(GIVEN PASSAGE)
It's too easy to simply get angry when
province after province — and including the federal government —
sells special access to governors as a partisan fundraiser.
If you want to believe that government
acts on behalf of groups that make large donations and not on behalf
of the people that voted for them, you need look no further than
that. Special, exclusive — and paid — access to lawmakers damages
the legitimacy of elections, and brings our whole concept of
democracy into contempt.
Not to say that very many Canadian
governments haven't sunk to that level. They have. But when they're
caught, parties of all stripes learn that offering private interviews
to wealthy clients in return for generous donations comes at a price.
That's why six of our provinces, most
recently Ontario, have proposed or passed laws limiting the size of
donations that can be made, and limiting the list of who can be
donors.
In Alberta not long ago, when it became
widely known that municipalities and tax-supported institutions were
regularly sending donations to the long-ruling Conservatives, that
insidious practice was stopped.

(WORK ORDER) Transcribe the passage on political fundraising between "In Alberta not" and "practice was stopped.", inclusive.

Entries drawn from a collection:

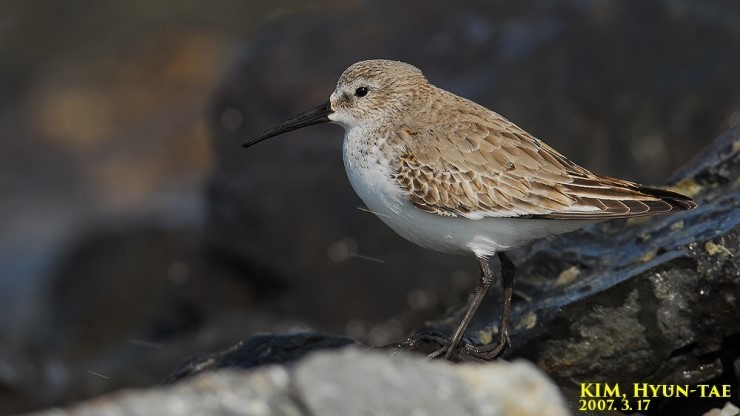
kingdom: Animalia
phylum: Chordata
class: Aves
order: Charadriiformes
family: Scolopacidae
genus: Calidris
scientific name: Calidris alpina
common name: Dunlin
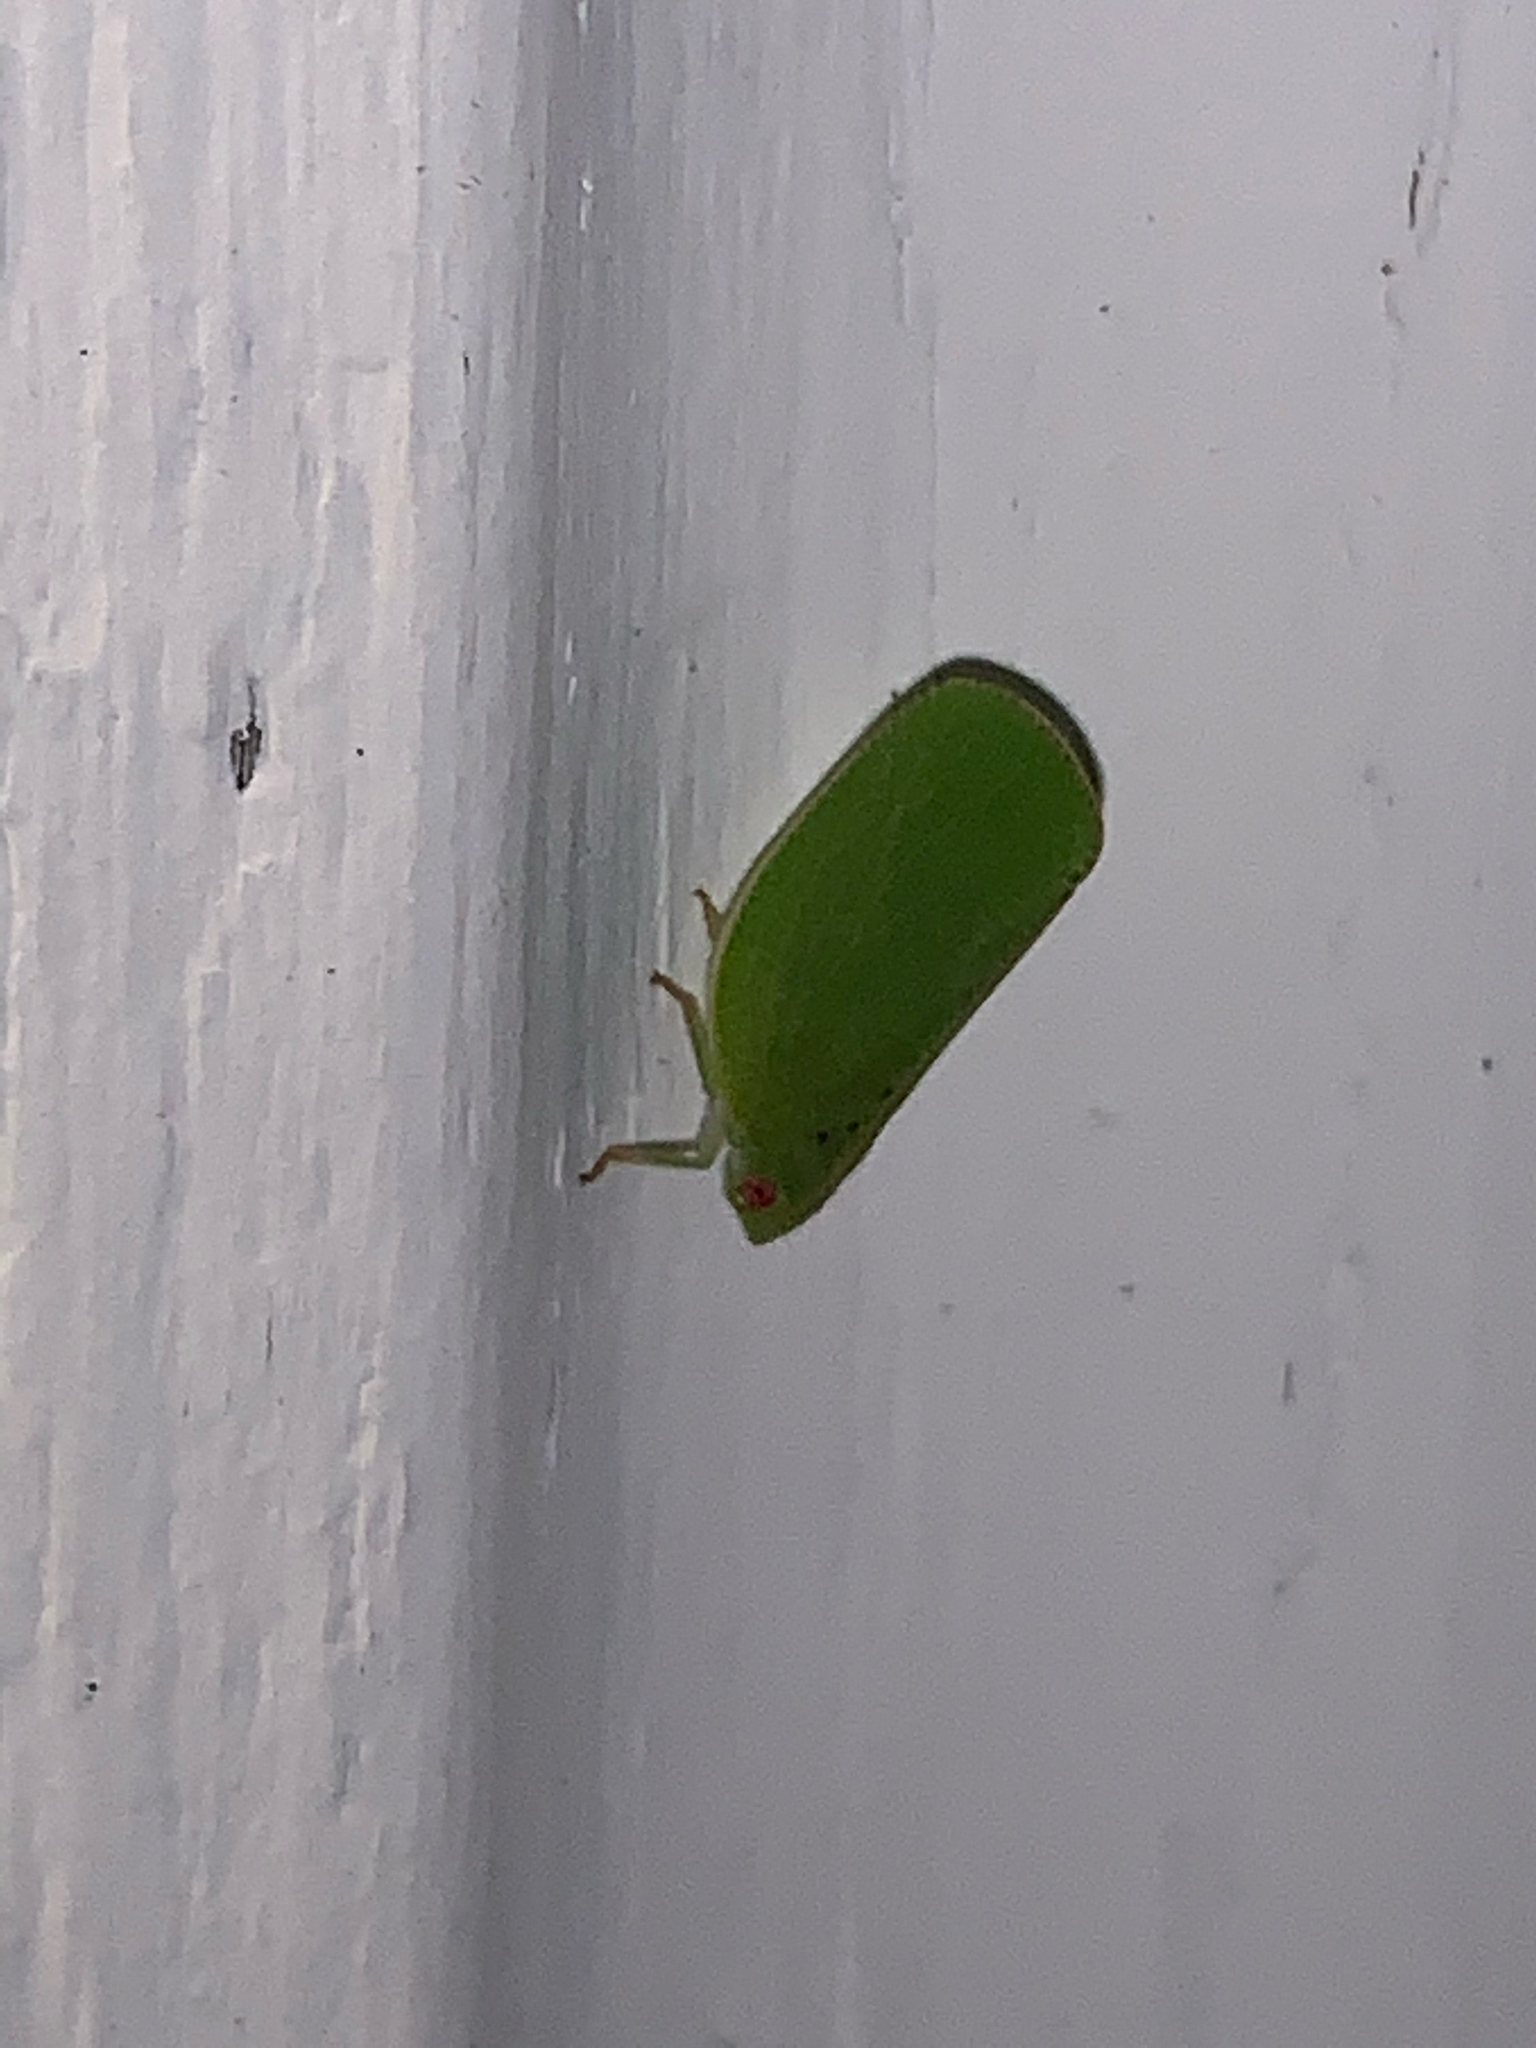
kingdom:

...

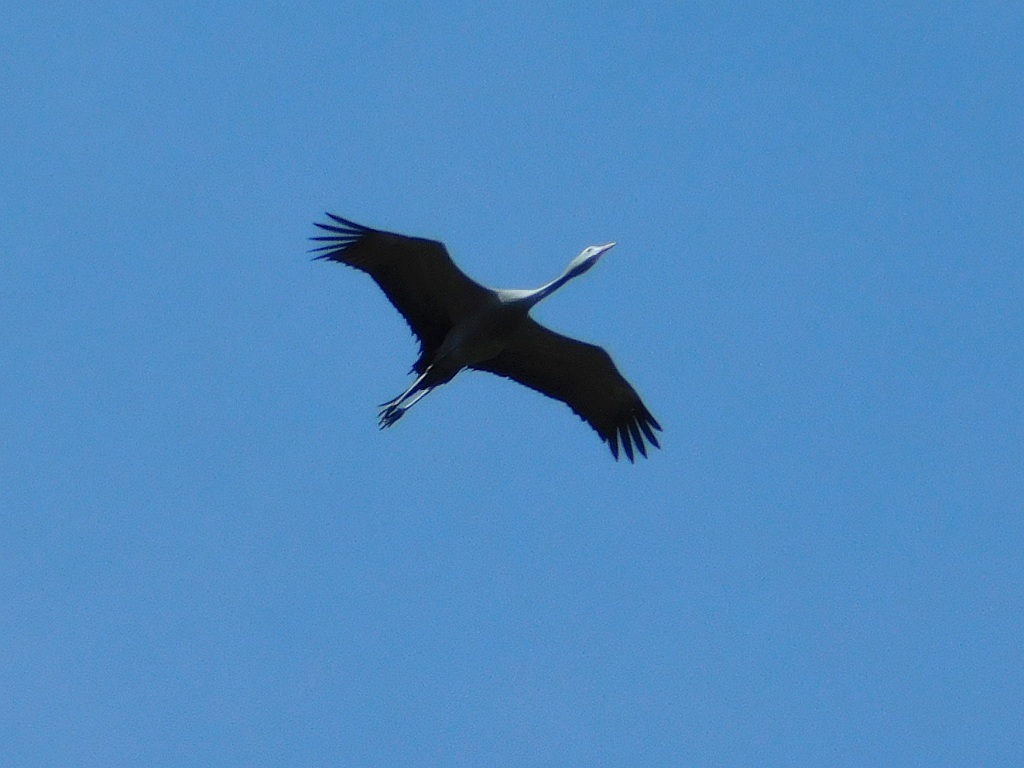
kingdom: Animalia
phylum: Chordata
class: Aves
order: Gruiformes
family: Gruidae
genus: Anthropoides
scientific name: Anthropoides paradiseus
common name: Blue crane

(WRITTEN RESPONSE)
In Alberta not long ago, when it became
widely known that municipalities and tax-supported institutions were
regularly sending donations to the long-ruling Conservatives, that
insidious practice was stopped.